* TASKS TO PERFORM *
(a) Answer these questions about the theater review below, one per line:
(i) How long does the two-hander run?
(ii) How many years had Fugard been retired from directing before staging it?
(iii) What are the scraps of metal on the graves meant to prevent?
(b) Pick up the theater review below at the point where it stops, and continue it.

* GIVEN PASSAGE *

Nonetheless, this 75-minute two-hander, written in Fugard’s late, stripped-down
style with hints of earthy mysticism, is certainly movingly direct and some suspense
is created by the unseen but imminent arrival of local thugs, before the violently tragic
climax and bitterly ironic coda. It is staged with admirable tautness by the 78-year-
old Fugard, in a return from a ten-year retirement from directing which indicates the
significance of the project for him.
Saul Radomsky’s superb set has a distinctly Beckettian sense of desolation to it.
In an arid wasteland with a single stunted tree and a few tufts of grass sprouting from
the rocky sand, featuring a tumbledown shack and bordered by a barbed wire fence,
the mounds of a dozen unmarked shallow graves can be seen, topped with scraps of
metal to deter wild dogs from digging them up. This does indeed feel like the end of
the line.

* EXCERPTED RECORDS *
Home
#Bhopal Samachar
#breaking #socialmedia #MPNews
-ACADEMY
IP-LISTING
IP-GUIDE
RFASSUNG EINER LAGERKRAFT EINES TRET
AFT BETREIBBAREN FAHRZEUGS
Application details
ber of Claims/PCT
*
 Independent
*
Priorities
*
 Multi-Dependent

==

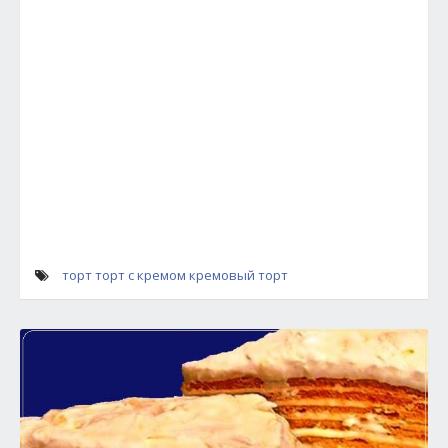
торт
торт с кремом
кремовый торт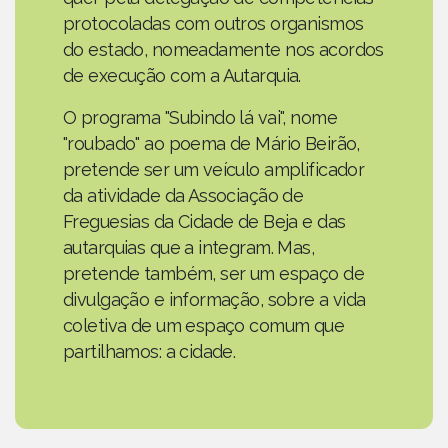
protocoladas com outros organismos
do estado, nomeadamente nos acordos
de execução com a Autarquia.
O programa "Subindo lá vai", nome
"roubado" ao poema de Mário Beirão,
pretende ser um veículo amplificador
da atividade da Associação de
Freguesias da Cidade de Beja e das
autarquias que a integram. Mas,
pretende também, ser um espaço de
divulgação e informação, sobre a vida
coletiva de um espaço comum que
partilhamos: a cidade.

* RESULTS BY TASK *
(a)
(i) 75 minutes
(ii) Ten years
(iii) Wild dogs digging the graves up

(b)
Sean Taylor fully convinces us of Roelf’s obsession and breakdown, alternating
between anger and grief, as he scrabbles in the dirt forming the stones into crosses on the graves, haunted by the spirits of the oppressed people buried below. Owen Sejake
has a massive stage presence as the part-narrator Simon, conveying his reactions more
with his eyes and body rather than in words, as a simple man tying to survive against
the odds.
The Train Driver may not be one of the best plays in Fugard’s long and
distinguished career, but it still makes the powerful point that the racial divide in
South Africa is not a thing of the past.